Task details.
Copy every line of text in the data below character for character, and leave the pictures out of your answer.
»»
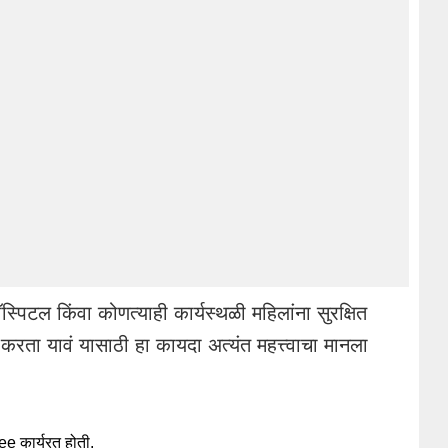
स्पिटल किंवा कोणत्याही कार्यस्थळी महिलांना सुरक्षित
ता यावं यासाठी हा कायदा अत्यंत महत्त्वाचा मानला
 कार्यरत होती.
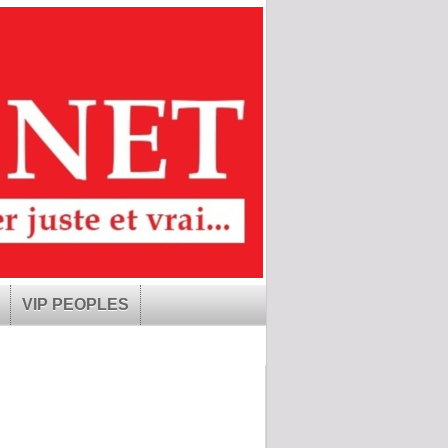
VIP PEOPLES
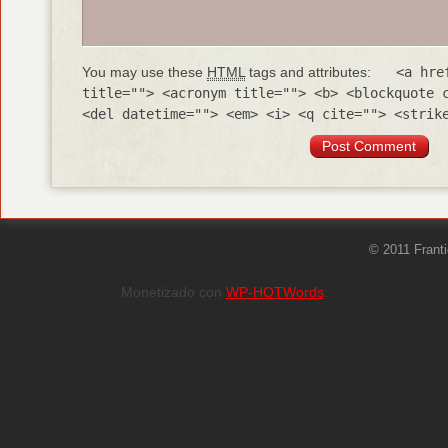
You may use these
HTML
tags and attributes:
<a hre
title=""> <acronym title=""> <b> <blockquote 
<del datetime=""> <em> <i> <q cite=""> <strik
© 2011 Frant
Monetizado con
WP-HOTWords
.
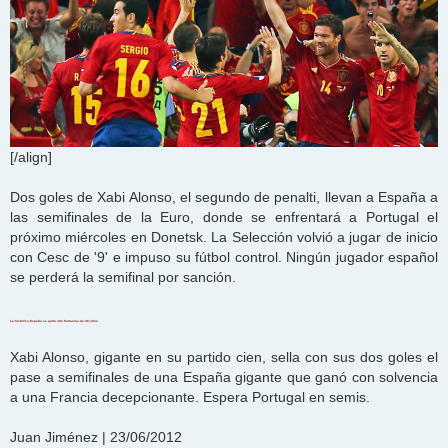
[/align]
Dos goles de Xabi Alonso, el segundo de penalti, llevan a España a
las semifinales de la Euro, donde se enfrentará a Portugal el
próximo miércoles en Donetsk. La Selección volvió a jugar de inicio
con Cesc de '9' e impuso su fútbol control. Ningún jugador español
se perderá la semifinal por sanción.
La histórica España se quita otro fantasma de 28 años
Xabi Alonso, gigante en su partido cien, sella con sus dos goles el
pase a semifinales de una España gigante que ganó con solvencia
a una Francia decepcionante. Espera Portugal en semis.
Juan Jiménez | 23/06/2012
««
Reply to the task.
स्पिटल किंवा कोणत्याही कार्यस्थळी महिलांना सुरक्षित
ता यावं यासाठी हा कायदा अत्यंत महत्त्वाचा मानला
 कार्यरत होती.
VIP PEOPLES
You may use these
HTML
tags and attributes:
<a hre
title=""> <acronym title=""> <b> <blockquote 
<del datetime=""> <em> <i> <q cite=""> <strik
© 2011 Frant
Monetizado con
WP-HOTWords
.
[/align]
Dos goles de Xabi Alonso, el segundo de penalti, llevan a España a
las semifinales de la Euro, donde se enfrentará a Portugal el
próximo miércoles en Donetsk. La Selección volvió a jugar de inicio
con Cesc de '9' e impuso su fútbol control. Ningún jugador español
se perderá la semifinal por sanción.
La histórica España se quita otro fantasma de 28 años
Xabi Alonso, gigante en su partido cien, sella con sus dos goles el
pase a semifinales de una España gigante que ganó con solvencia
a una Francia decepcionante. Espera Portugal en semis.
Juan Jiménez | 23/06/2012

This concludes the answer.